He'd still have to be balancing the world around the possibility of extra players. I don't know what Unity comes with, but there's still a LOT that would need to be done to get Multiplayer in the game, which means that that's time and energy taken away from other parts of the process.

 

BGs and NWN2s had no such optimizations. it workd just fine there. If the game takes into consideration that it can be soloed, content designer's job is done, as far as i'm concerned.

 

 

The publisher forcing devs to put in multiplayer ties into my point below, and ties in here. If there is enough kickstarter pressure then they'd throw in multiplayer to get the money.

 

but if there's an actual demand for multiplayer (not some publisher's research department's guesswork - which i don't mean to discredit), and obsidian decides to put multiplayer in, because the funding for making the whole unadulturated experience had already been gathered (see the name of this thread in which these speculations are being made), and they collect even more backing for this, what's the problem?

 

 

And yes, you are peculiar for using that word and for the fact you purchased ME3 for it's multiplayer component.

 

all i wanted to hear (:

 

 

Yes, they are... but consider these two things. One, the age of the Triple A game is dying. The budgets for what are being released are starting to shrink, and player's aren't making as many purchases as they were before. Right now, anything Obsidian does could still be considered a profit because they're 2 million up from where they were a week ago. And yes, they are trying to make a fun game, but they've also been frustrated by the publishers restrictions and deadlines, so they went entirely kickstarter for this.

 

I mean, recently we've seen Bioshock and Assassins Creed pop up as popular names, because the initial games were actually fairly good. But both of those games were massive chances taken by 2k and Ubisoft, and were quickly taken advantage of by their publishers to spawn larger franchises. Eternity has the chance to re-vitalize the RPG genre, but it won't work if they can't devote the time they want to the player's experience.

 

i guess i'll have to take Your word for it, beacuse i don't see any links to data, and bugger me if i'm gonna be the one to search for them.

 

kickstarter is not profit. it's covering the expenses of game making for the next 1,5-2 years. they're not self-publishing this and we're not tossing them charity. we are publishing the game that they have promised to make.

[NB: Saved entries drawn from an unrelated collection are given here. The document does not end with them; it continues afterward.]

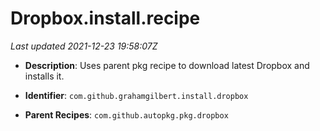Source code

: # Dropbox.install.recipe

_Last updated 2021-12-23 19:58:07Z_

- **Description**: Uses parent pkg recipe to download latest Dropbox and installs it.

- **Identifier**: `com.github.grahamgilbert.install.dropbox`

- **Parent Recipes**: `com.github.autopkg.pkg.dropbox`
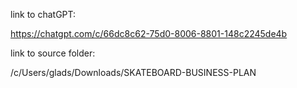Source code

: link to chatGPT:

https://chatgpt.com/c/66dc8c62-75d0-8006-8801-148c2245de4b


link to source folder:

/c/Users/glads/Downloads/SKATEBOARD-BUSINESS-PLAN
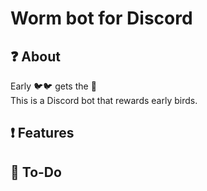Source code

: # Worm bot for Discord

## ❓ About
Early 🐦🐦 gets the 🐛  
This is a Discord bot that rewards early birds.

## ❗ Features

## 📝 To-Do
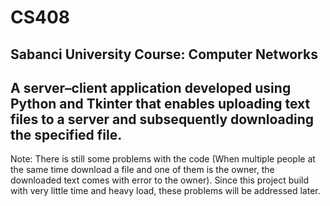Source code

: # CS408
Sabanci University Course: Computer Networks
-
A server–client application developed using Python and Tkinter that enables uploading text files to a server and 
subsequently downloading the specified file.  
--
Note: There is still some problems with the code (When multiple people at the same time download a file
and one of them is the owner, the downloaded text comes with error to the owner). Since this project build
with very little time and heavy load, these problems will be addressed later.
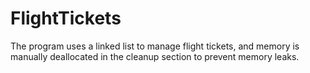 # FlightTickets
The program uses a linked list to manage flight tickets, and memory is manually deallocated in the cleanup section to prevent memory leaks.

obsidian will start making profit only when the game is made and in the stores.

 

big games and big publishers are way ot of my field, but the bet is still on. q:

games like eternity (and i guess assassins creed1 and bioshock1) come way to sparsely to make the money loaners "entirely rethink how they do business'.

 

 

You know what else is funny? Divorcing a sentence from the rest of it's context. My entire point was that the publishers were making games have a multiplayer mode because they look at other FPS's and see the multiplayer aspects as what keeps gamers playing... not realizing that those games (battlefield, Call of Duty and those other hot properties) are almost entirely based on their Multiplayer rather than their single player aspect (Battlefield is one of the more rediculous versions, where the Single Player campaign is buggier than a flea ridden dog), and a game like this or Spec Ops would be single player first, with Multiplayer being the backup.

 

no context necessary. publishers are making [educated] guesses that multiplayers is a good gamble, You were making an [educated] guess that multiplayer is not a good gamble. i found it funny.